When darkness came they stopped to rest, but Nori didn't even try to sleep.  She lay on her back, watching the stars and thinking.  The dream made little sense, but to Nori it felt true, like a vision of some distant future.  She went over each detail of it again and again, but she always returned to the same thing: the look on Legolas' face as he gazed West.  That look was one of desire.  Each time Nori thought of it she did not know whether to laugh or cry.

'I will not tell him.  If I tried I would only become confused and weepy, and what would he think of me then?  How can I explain how it makes me feel when I don't understand myself?"


They reached the lake early the following afternoon.  They still had not spoken.  Legolas supposed Nori was busy with her own thoughts; he had certainly had much to think over.  He replayed the events of the previous day in his mind, when she had gotten so angry.

'I think she was afraid, but of what?  Me?  Confiding in me?  It would not have been the first time!  She must know I would not hurt her.'

He glanced at her a moment, then shook his head.

'Even the bravest and noblest of Elves are sometimes afraid – this I have known for many years.  Aragorn was often unsure of himself before he reclaimed the throne, and Nori is much younger now than he was then.  It is sometimes easy to forget that.'

As they came upon the lake, Legolas turned his thoughts to his surroundings.  He saw that the place was indeed very much like the one in Ithilien that he enjoyed so much.  Actually, he thought he liked this place better.  There were more trees and a greater variety of flowers.  The lake and the stream that formed it were similar in size to their Ithilien counterparts, but here the formation was more abrupt, the result of a small waterfall.  He easily understood why Nori loved it so much.

"Well, here we are," he said after they had sat down.  "Is it as you remember?"

"Yes!  All of Fangorn is exactly as I remembered it to be, which is remarkable after so many years.  Painfully so," Nori said.

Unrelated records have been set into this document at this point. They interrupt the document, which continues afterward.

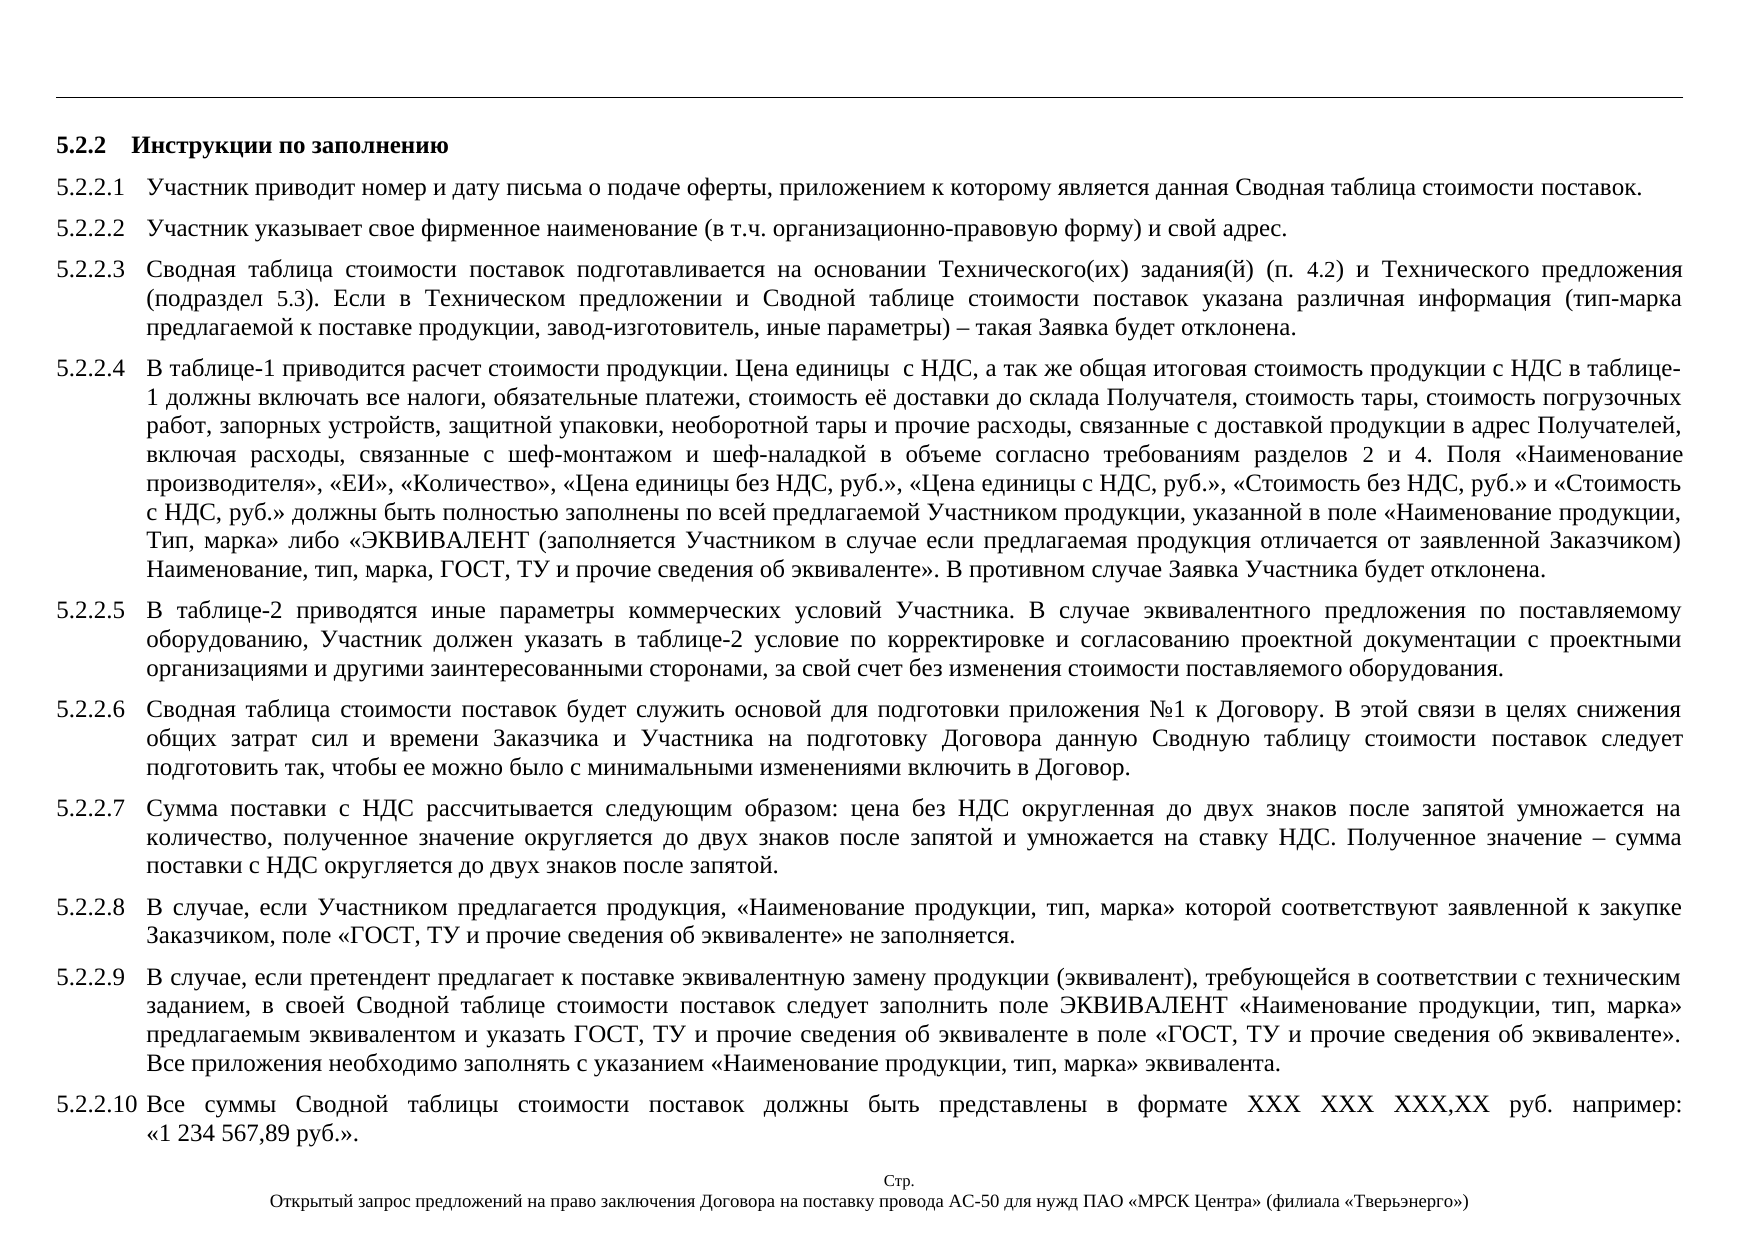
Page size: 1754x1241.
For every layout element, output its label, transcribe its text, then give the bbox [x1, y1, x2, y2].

list Сумма поставки с НДС рассчитывается следующим образом: цена без НДС округленная до двух знаков после запятой умножается на количество, полученное значение округляется до двух знаков после запятой и умножается на ставку НДС. Полученное значение – сумма поставки с НДС округляется до двух знаков после запятой. [56, 793, 1683, 879]
list Сводная таблица стоимости поставок подготавливается на основании Технического(их) задания(й) (п. 4.2) и Технического предложения (подраздел 5.3). Если в Техническом предложении и Сводной таблице стоимости поставок указана различная информация (тип-марка предлагаемой к поставке продукции, завод-изготовитель, иные параметры) – такая Заявка будет отклонена. [56, 254, 1683, 341]
subtitle Инструкции по заполнению [56, 131, 1683, 159]
list Участник приводит номер и дату письма о подаче оферты, приложением к которому является данная Сводная таблица стоимости поставок. [56, 172, 1683, 201]
list Участник указывает свое фирменное наименование (в т.ч. организационно-правовую форму) и свой адрес. [56, 213, 1683, 242]
list В случае, если претендент предлагает к поставке эквивалентную замену продукции (эквивалент), требующейся в соответствии с техническим заданием, в своей Сводной таблице стоимости поставок следует заполнить поле ЭКВИВАЛЕНТ «Наименование продукции, тип, марка» предлагаемым эквивалентом и указать ГОСТ, ТУ и прочие сведения об эквиваленте в поле «ГОСТ, ТУ и прочие сведения об эквиваленте». Все приложения необходимо заполнять с указанием «Наименование продукции, тип, марка» эквивалента. [56, 962, 1683, 1077]
list В случае, если Участником предлагается продукция, «Наименование продукции, тип, марка» которой соответствуют заявленной к закупке Заказчиком, поле «ГОСТ, ТУ и прочие сведения об эквиваленте» не заполняется. [56, 892, 1683, 949]
list Все суммы Сводной таблицы стоимости поставок должны быть представлены в формате XXX XXX XXX,XX руб. например: «1 234 567,89 руб.». [56, 1089, 1683, 1147]
list Сводная таблица стоимости поставок будет служить основой для подготовки приложения №1 к Договору. В этой связи в целях снижения общих затрат сил и времени Заказчика и Участника на подготовку Договора данную Сводную таблицу стоимости поставок следует подготовить так, чтобы ее можно было с минимальными изменениями включить в Договор. [56, 694, 1683, 781]
list В таблице-1 приводится расчет стоимости продукции. Цена единицы с НДС, а так же общая итоговая стоимость продукции с НДС в таблице-1 должны включать все налоги, обязательные платежи, стоимость её доставки до склада Получателя, стоимость тары, стоимость погрузочных работ, запорных устройств, защитной упаковки, необоротной тары и прочие расходы, связанные с доставкой продукции в адрес Получателей, включая расходы, связанные с шеф-монтажом и шеф-наладкой в объеме согласно требованиям разделов 2 и 4. Поля «Наименование производителя», «ЕИ», «Количество», «Цена единицы без НДС, руб.», «Цена единицы с НДС, руб.», «Стоимость без НДС, руб.» и «Стоимость с НДС, руб.» должны быть полностью заполнены по всей предлагаемой Участником продукции, указанной в поле «Наименование продукции, Тип, марка» либо «ЭКВИВАЛЕНТ (заполняется Участником в случае если предлагаемая продукция отличается от заявленной Заказчиком) Наименование, тип, марка, ГОСТ, ТУ и прочие сведения об эквиваленте». В противном случае Заявка Участника будет отклонена. [56, 353, 1683, 583]
list В таблице-2 приводятся иные параметры коммерческих условий Участника. В случае эквивалентного предложения по поставляемому оборудованию, Участник должен указать в таблице-2 условие по корректировке и согласованию проектной документации с проектными организациями и другими заинтересованными сторонами, за свой счет без изменения стоимости поставляемого оборудования. [56, 596, 1683, 682]
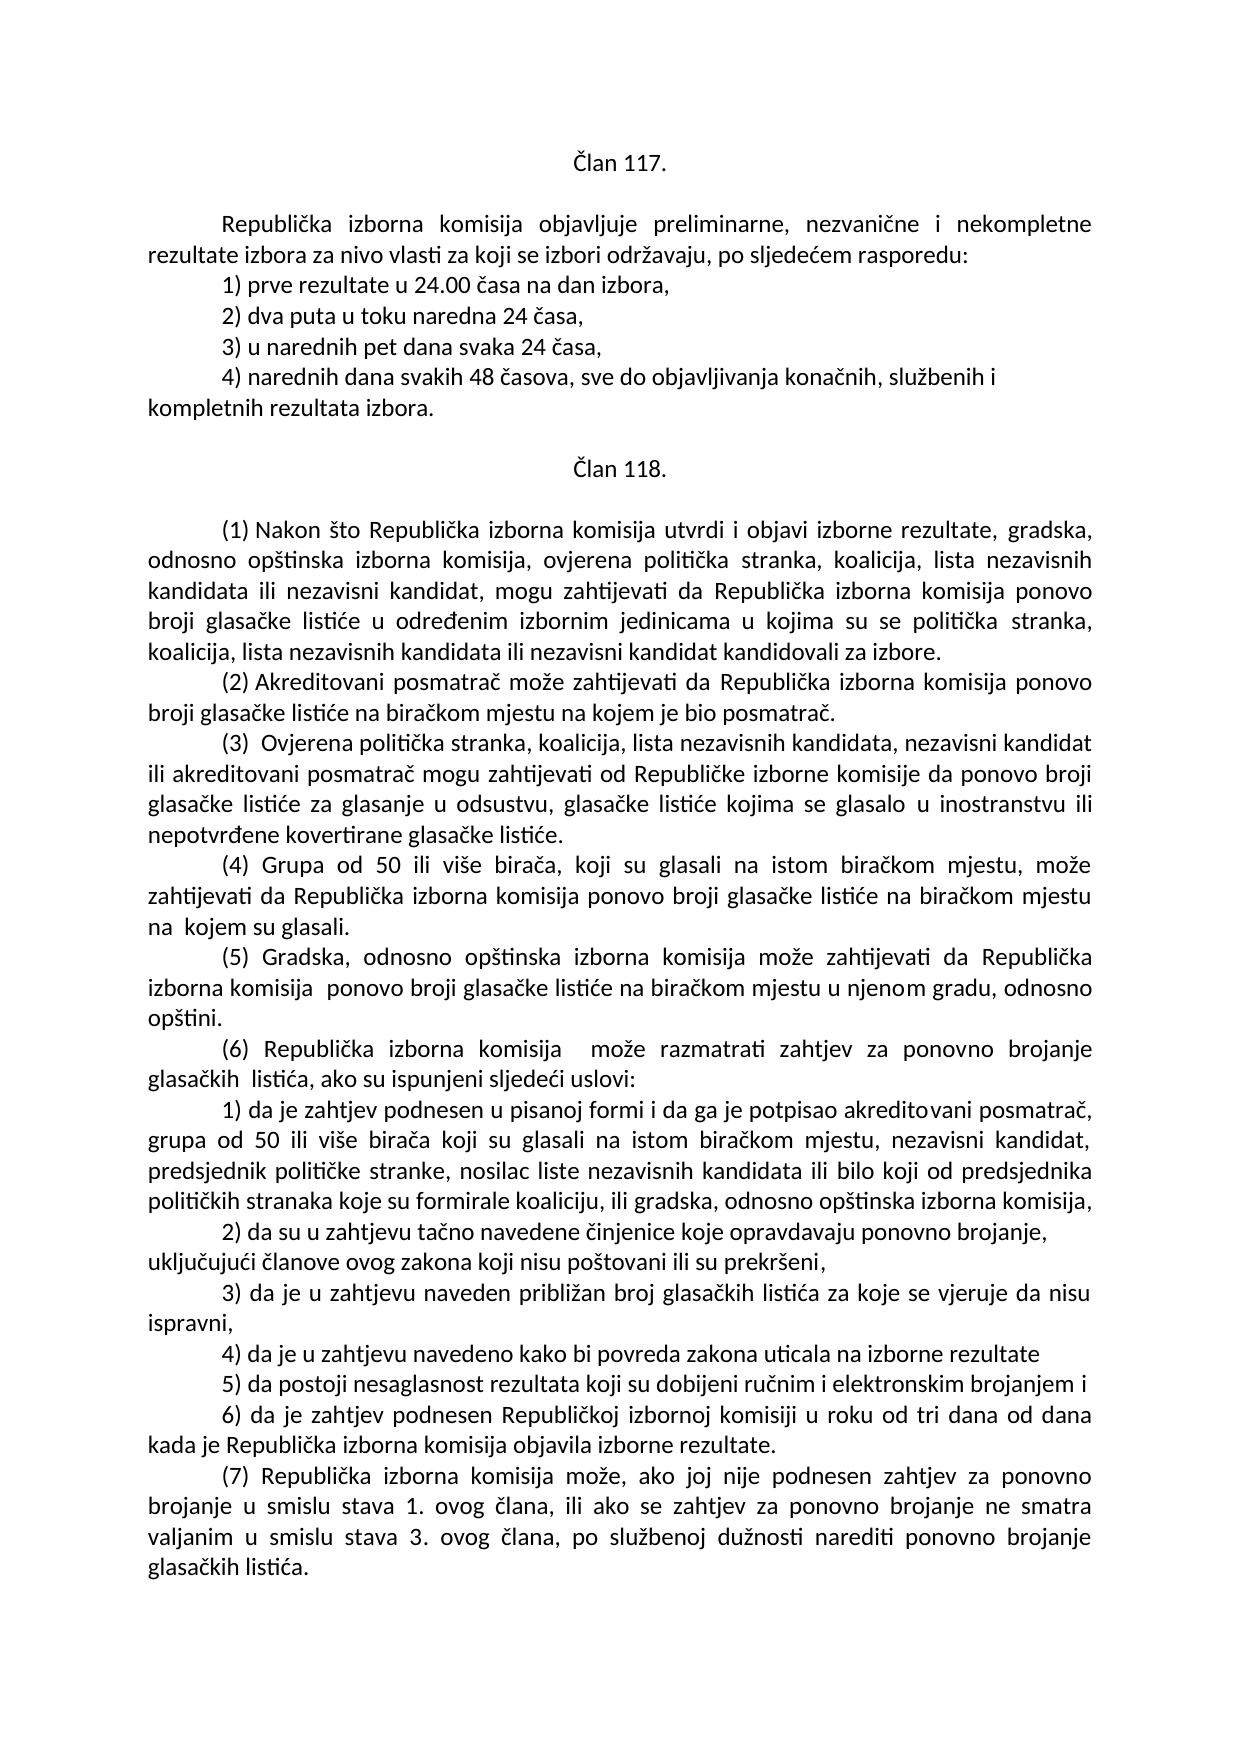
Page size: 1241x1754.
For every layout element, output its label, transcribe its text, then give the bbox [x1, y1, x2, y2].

She gazed around at the trees and water, almost as if seeing them for the first time.

"The dreams that I have, they began here.  I remember, when my father first brought me here, the trees frightened me.  I could hear them speaking to each other.  Once Treebeard helped me to understand them I was no longer afraid, but that first night was terrible!"

She looked at Legolas, frowning slightly.

"Being here always seemed to make my dreams more powerful – more real, somehow.  I had forgotten that!"

"Now I see, and can only wonder that I did not see before!," Legolas exclaimed.  "Of course, I knew that being here would bring back many memories for you, but I never realized how forcefully they would come upon you.  'Tis no wonder you have been unhappy!"

"I have been unhappy, but you cannot blame yourself for not anticipating that.  I never expected it would be so."

"I am sorry all the same.  I feel I failed you, but I will not do so now.  You said you wanted to speak to me about what's been troubling you."

"I think you have already guessed a great part of it."

"Memories of your father that have followed you into sleep?"

Nori nodded but said nothing.

"This does not surprise me, since it was he who introduced you to Fangorn.  But is there something else that I have not guessed?"

Some of the color went out of Nori's face, and she quickly dropped her gaze and bit her lip.

"Yes, I see that there is," Legolas said.  "But you do not wish to speak of it."

"It is not a matter of wishing," answered Nori, the tears suddenly very close. "I… I just cannot speak of it to you."

Her words hit Legolas like a blow.  Looking up, Nori saw a pained expression cross his features, and sob escaped her.  Physically and emotionally exhausted, she found the realization that she had hurt her best friend too much to bear.  Unable to speak, she threw her arms around his neck as hot tears spilled down her cheeks.

For a moment, Legolas' pain changed to bewilderment.  Then he put his arms around her waist and hugged her tightly.  They sat that way for a long while, until Nori had cried herself into a deep, dreamless sleep.